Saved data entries
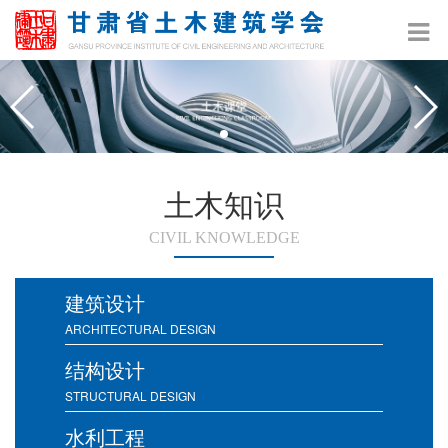
土木知识
CIVIL KNOWLEDGE
建筑设计
ARCHITECTURAL DESIGN
结构设计
STRUCTURAL DESIGN
水利工程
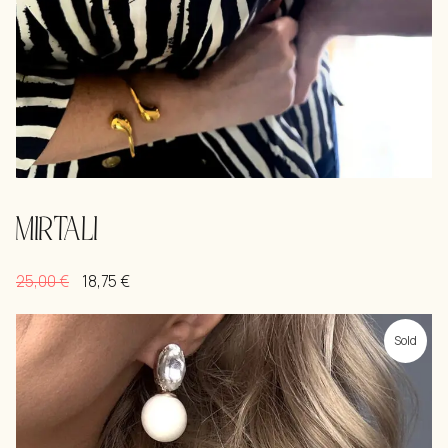
MIRTALI
25,00
€
18,75
€
Sold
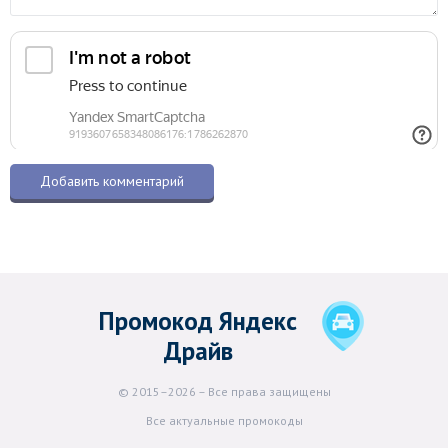
Промокод Яндекс
Драйв
© 2015–2026 – Все права защищены
Все актуальные промокоды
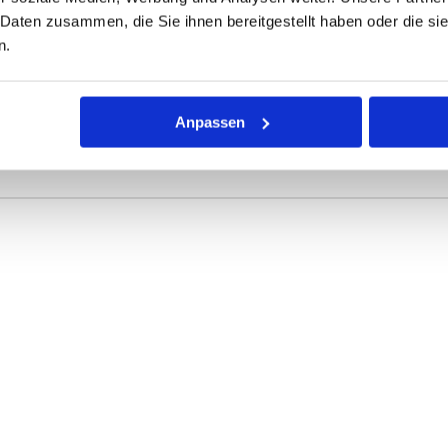
 Daten zusammen, die Sie ihnen bereitgestellt haben oder die s
ONEN
VARIANTEN
n.
r Dichtring mit kreisförmigem Querschnitt für die unterschiedli
Anpassen
rke definieren die Abmessungen.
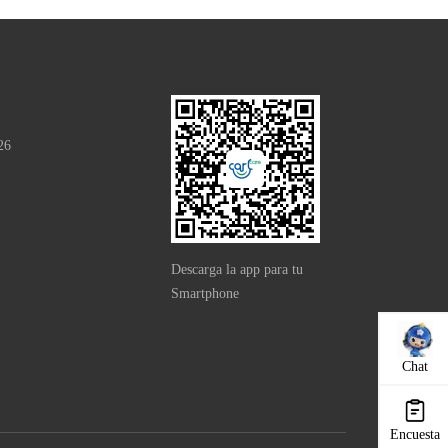
26
Descarga la app para tu
Smartphone
Chat
Encuesta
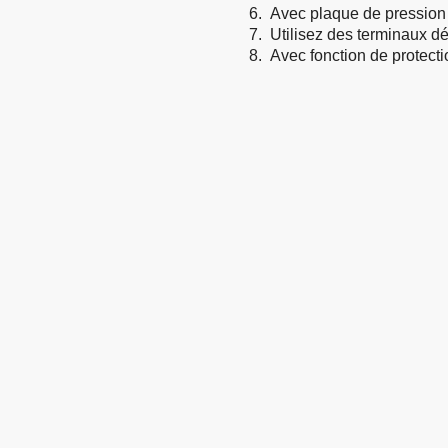
6.
Avec plaque de pression 
7.
Utilisez des terminaux dé
8.
Avec fonction de protecti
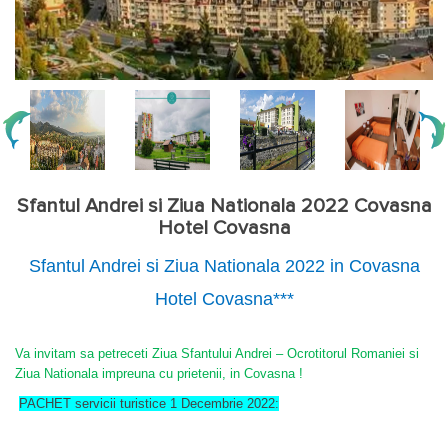
Sfantul Andrei si Ziua Nationala 2022 Covasna
Hotel Covasna
Sfantul Andrei si Ziua Nationala 2022 in Covasna
Hotel Covasna***
Va invitam sa petreceti Ziua Sfantului Andrei – Ocrotitorul Romaniei si
Ziua Nationala impreuna cu prietenii, in Covasna !
PACHET servicii turistice 1 Decembrie 2022:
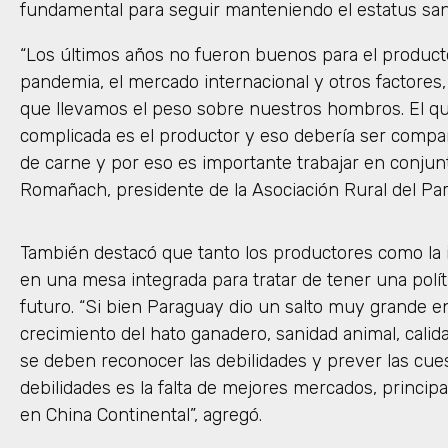
fundamental para seguir manteniendo el estatus sanit
“Los últimos años no fueron buenos para el productor
pandemia, el mercado internacional y otros factores
que llevamos el peso sobre nuestros hombros. El que
complicada es el productor y eso debería ser compart
de carne y por eso es importante trabajar en conjunt
Romañach, presidente de la Asociación Rural del Pa
También destacó que tanto los productores como la i
en una mesa integrada para tratar de tener una polít
futuro. “Si bien Paraguay dio un salto muy grande e
crecimiento del hato ganadero, sanidad animal, calid
se deben reconocer las debilidades y prever las cues
debilidades es la falta de mejores mercados, princip
en China Continental”, agregó.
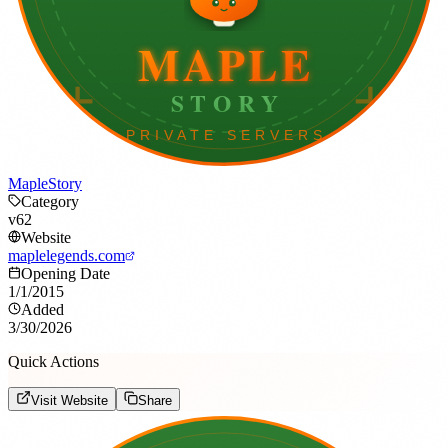
MapleStory
Category
v62
Website
maplelegends.com
Opening Date
1/1/2015
Added
3/30/2026
Quick Actions
Visit Website
Share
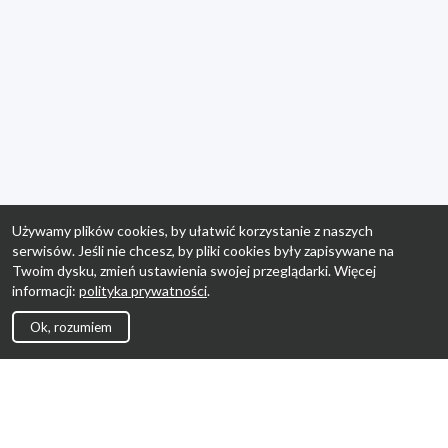
Używamy plików cookies, by ułatwić korzystanie z naszych
serwisów. Jeśli nie chcesz, by pliki cookies były zapisywane na
Twoim dysku, zmień ustawienia swojej przeglądarki. Więcej
informacji:
polityka prywatności
.
Ok, rozumiem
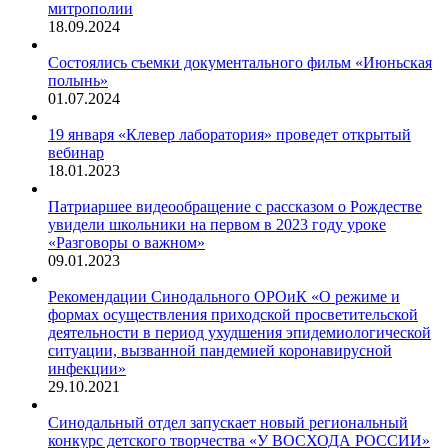
митрополии
18.09.2024
Состоялись съемки документального фильм «Июньская
полынь»
01.07.2024
19 января «Клевер лаборатория» проведет открытый
вебинар
18.01.2023
Патриаршее видеообращение с рассказом о Рождестве
увидели школьники на первом в 2023 году уроке
«Разговоры о важном»
09.01.2023
Рекомендации Синодального ОРОиК «О режиме и
формах осуществления приходской просветительской
деятельности в период ухудшения эпидемиологической
ситуации, вызванной пандемией коронавирусной
инфекции»
29.10.2021
Синодальный отдел запускает новый региональный
конкурс детского творчества «У ВОСХОДА РОССИИ»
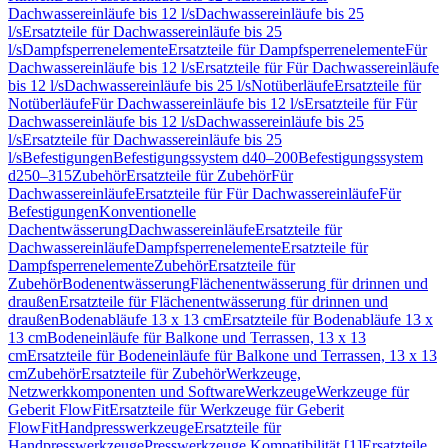
Dachwassereinläufe bis 12 l/s
Dachwassereinläufe bis 25
l/s
Ersatzteile für Dachwassereinläufe bis 25
l/s
Dampfsperrenelemente
Ersatzteile für Dampfsperrenelemente
Für
Dachwassereinläufe bis 12 l/s
Ersatzteile für Für Dachwassereinläufe
bis 12 l/s
Dachwassereinläufe bis 25 l/s
Notüberläufe
Ersatzteile für
Notüberläufe
Für Dachwassereinläufe bis 12 l/s
Ersatzteile für Für
Dachwassereinläufe bis 12 l/s
Dachwassereinläufe bis 25
l/s
Ersatzteile für Dachwassereinläufe bis 25
l/s
Befestigungen
Befestigungssystem d40–200
Befestigungssystem
d250–315
Zubehör
Ersatzteile für Zubehör
Für
Dachwassereinläufe
Ersatzteile für Für Dachwassereinläufe
Für
Befestigungen
Konventionelle
Dachentwässerung
Dachwassereinläufe
Ersatzteile für
Dachwassereinläufe
Dampfsperrenelemente
Ersatzteile für
Dampfsperrenelemente
Zubehör
Ersatzteile für
Zubehör
Bodenentwässerung
Flächenentwässerung für drinnen und
draußen
Ersatzteile für Flächenentwässerung für drinnen und
draußen
Bodenabläufe 13 x 13 cm
Ersatzteile für Bodenabläufe 13 x
13 cm
Bodeneinläufe für Balkone und Terrassen, 13 x 13
cm
Ersatzteile für Bodeneinläufe für Balkone und Terrassen, 13 x 13
cm
Zubehör
Ersatzteile für Zubehör
Werkzeuge,
Netzwerkkomponenten und Software
Werkzeuge
Werkzeuge für
Geberit FlowFit
Ersatzteile für Werkzeuge für Geberit
FlowFit
Handpresswerkzeuge
Ersatzteile für
Handpresswerkzeuge
Presswerkzeuge Kompatibilität [1]
Ersatzteile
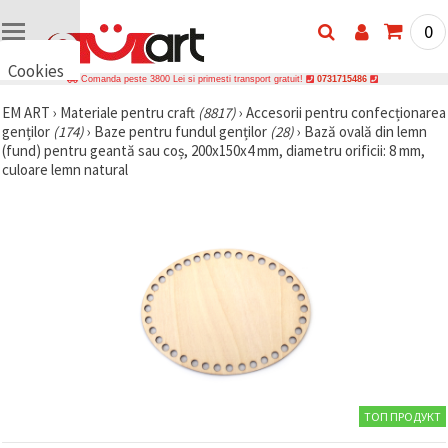
0
Cookies
Comanda peste 3800 Lei si primesti transport gratuit!
0731715486
🍪 Bună,
EM ART
›
Materiale pentru craft
(8817)
›
Accesorii pentru confecționarea
vrem să vă
genților
(174)
›
Baze pentru fundul genților
(28)
›
Bază ovală din lemn
oferim
câteva
(fund) pentru geantă sau coș, 200x150x4 mm, diametru orificii: 8 mm,
cookie -uri.
culoare lemn natural
Cu toate
acestea, ele
sunt diferite
de cele pe
care le
cunoașteți,
suntem
siguri că
veți avea
cea mai
tare
experiență
aici,
amintindu-
vă de
ТОП ПРОДУКТ
preferințele
și re-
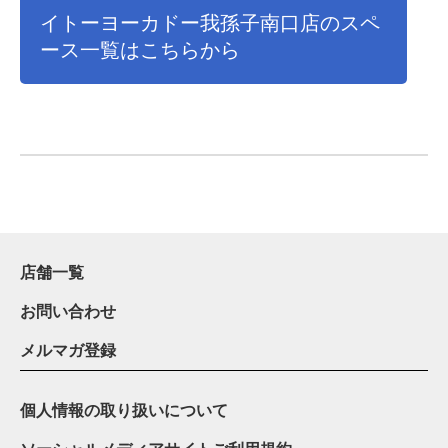
イトーヨーカドー我孫子南口店のスペ
ース一覧はこちらから
店舗一覧
お問い合わせ
メルマガ登録
個人情報の取り扱いについて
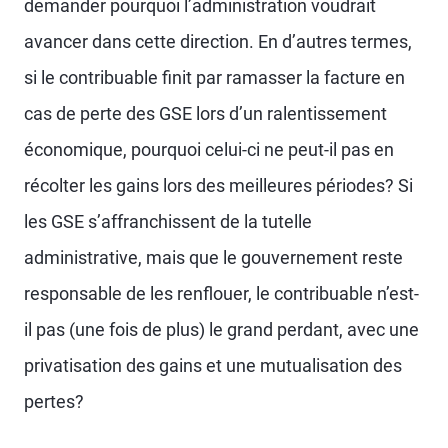
demander pourquoi l’administration voudrait
avancer dans cette direction. En d’autres termes,
si le contribuable finit par ramasser la facture en
cas de perte des GSE lors d’un ralentissement
économique, pourquoi celui-ci ne peut-il pas en
récolter les gains lors des meilleures périodes? Si
les GSE s’affranchissent de la tutelle
administrative, mais que le gouvernement reste
responsable de les renflouer, le contribuable n’est-
il pas (une fois de plus) le grand perdant, avec une
privatisation des gains et une mutualisation des
pertes?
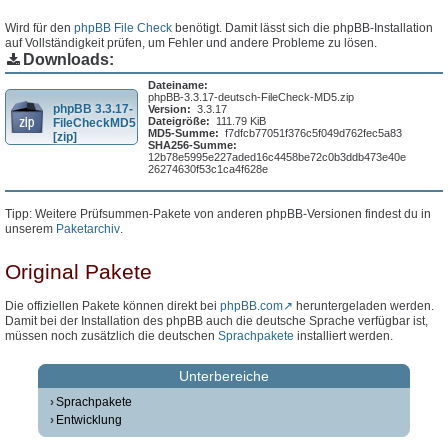
Wird für den
phpBB File Check
benötigt. Damit lässt sich die phpBB-Installation
auf Vollständigkeit prüfen, um Fehler und andere Probleme zu lösen.
Downloads:
Dateiname:
phpBB-3.3.17-deutsch-FileCheck-MD5.zip
phpBB 3.3.17-
Version:
3.3.17
Dateigröße:
111.79 KiB
FileCheckMD5
MD5-Summe:
f7dfcb77051f376c5f049d762fec5a83
[zip]
SHA256-Summe:
12b78e5995e227aded16c4458be72c0b3ddb473e40e
26274630f53c1ca4f628e
Tipp: Weitere Prüfsummen-Pakete von anderen phpBB-Versionen findest du in
unserem
Paketarchiv
.
Original Pakete
Die offiziellen Pakete können direkt bei
phpBB.com
heruntergeladen werden.
Damit bei der Installation des phpBB auch die deutsche Sprache verfügbar ist,
müssen noch zusätzlich die deutschen
Sprachpakete
installiert werden.
Unterbereiche
Sprachpakete
Entwicklung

- **THE TASK**
Gather every line in the items above that contains the string "Geberit", matching case exactly.

- **EXERCISE RESULT**
Geberit FlowFit
Ersatzteile für Werkzeuge für Geberit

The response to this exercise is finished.